Mechanical SystemsMay 28th, 2010 by Tim Delhey Eian
The building is currently in the “rough-in” stage, which means that electrical, plumbing, and mechanical systems are being installed.
Both line and low voltage wiring are installed by EHS. They take great care in a clean installation that is easy to understand. Low voltage and line voltage lines are run in separate bundles in an effort to keep signals within undisturbed.
The electrical system in a Passive House is similar to ordinary electric systems with the exception that any protrusion through exterior walls or the roof are being sealed for air-tightness and uninterrupted insulation.
Gary chose to have a lighting control system by Lutron installed. This is not required by the Passive House standard but can help reduce lighting-related energy loads.
The plumbing system is very simple. The design of the home puts most of it in one single wall that extends vertically from the basement to the second floor throughout the home. This means short waste and supply pipe runs, and an economical installation. The supply lines are copper, and continuously insulated for efficiency. The waste lines are PVC, and mostly insulated. Warm waste water is used to pre-warm the well-water that is being pumped into the hot water tank, upping the efficiency of the hot water system. Additionally, hot water is being pre-heated by a solar thermal collector on the roof. Last but not least, an electric on-demand water heater can boost the water temperature if the combination of waste-water heat recovery and solar thermal pre-heating do not make it hot enough. 85% of the hot water needs will not require the on-demand unit.
The plumbing system in a Passive House is similar to ordinary plumbing systems with the exception that pipe runs are continuously insulated, and that air-admittance valves are being used instead of vent stacks.
The ventilation system is at the heart of each Passive House. This building will utilize a Passive House certified Lüfta heat recovery ventilator from Germany, supplied by Peak Building Products. It will be combined with a 600 foot PEX earth loop provided by Rehau—buried below frost on the property. This system will pre-warm, or pre-cool and dehumidify the incoming ventilation air and boost the system’s efficiency to well above 90%. The Luefta machine will supply the entire home with outside air year-round, and exhaust air from the bathrooms and kitchen. The ductwork comes from Inno-Products and is comprised of a home-run layout with 3″ diameter plastic flex-ducts. The systems throughput is being adjusted by sensors that measure both CO2 and humidity levels in the air. This setup means that the homeowner does not have to adjust ventilation rates, and that the system will ramp down when it’s not needed to conserve energy.

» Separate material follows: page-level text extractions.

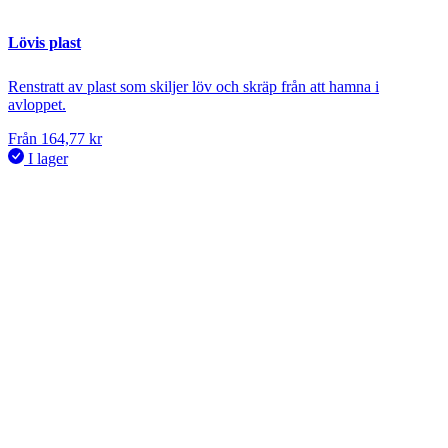
Lövis plast
Renstratt av plast som skiljer löv och skräp från att hamna i
avloppet.
Från
164,77
kr
I lager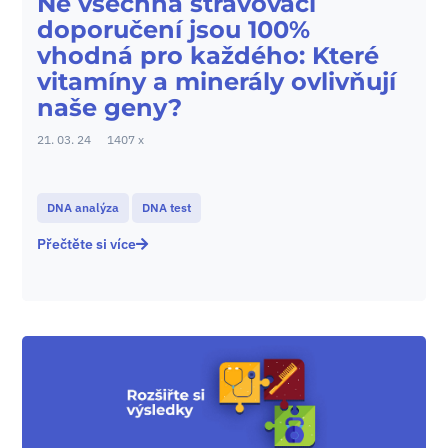
Ne všechna stravovací
doporučení jsou 100%
vhodná pro každého: Které
vitamíny a minerály ovlivňují
naše geny?
21. 03. 24
1407 x
DNA analýza
DNA test
Přečtěte si více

Nuheat is supplying electric in-floor heating mats on room temperature thermostats. There are 7 zones throughout the home that can be individually adjusted. The entire system is sized to supply a peak heat load of 10 kBtu—about 3,000 Watts, or the equivalent of running 2 hair dryers at the same time. This represents a 90% reduction in heating system over most conventional construction today.
The heating system in a Passive House is very different from ordinary heating systems. It is merely a backup for long stretches of extremely cold and cloudy days in the winter and does not compare to conventional systems in terms of its capacity.
Energy Concepts helped with the design of the renewable energy systems. There are three systems that will go into the building: A solar photovoltaic tracker, a photovoltaic panel array, and a solar thermal domestic hot water system. The photovoltaic systems are scheduled to produce about 6,750 kWh of electricity annually, while the solar thermal panel has the capability to pre warm enough domestic hot water to provide 85% of the annual demand. The remaining portion of heat needed will be supplied with the help of a Stiebel-Eltron booster heater.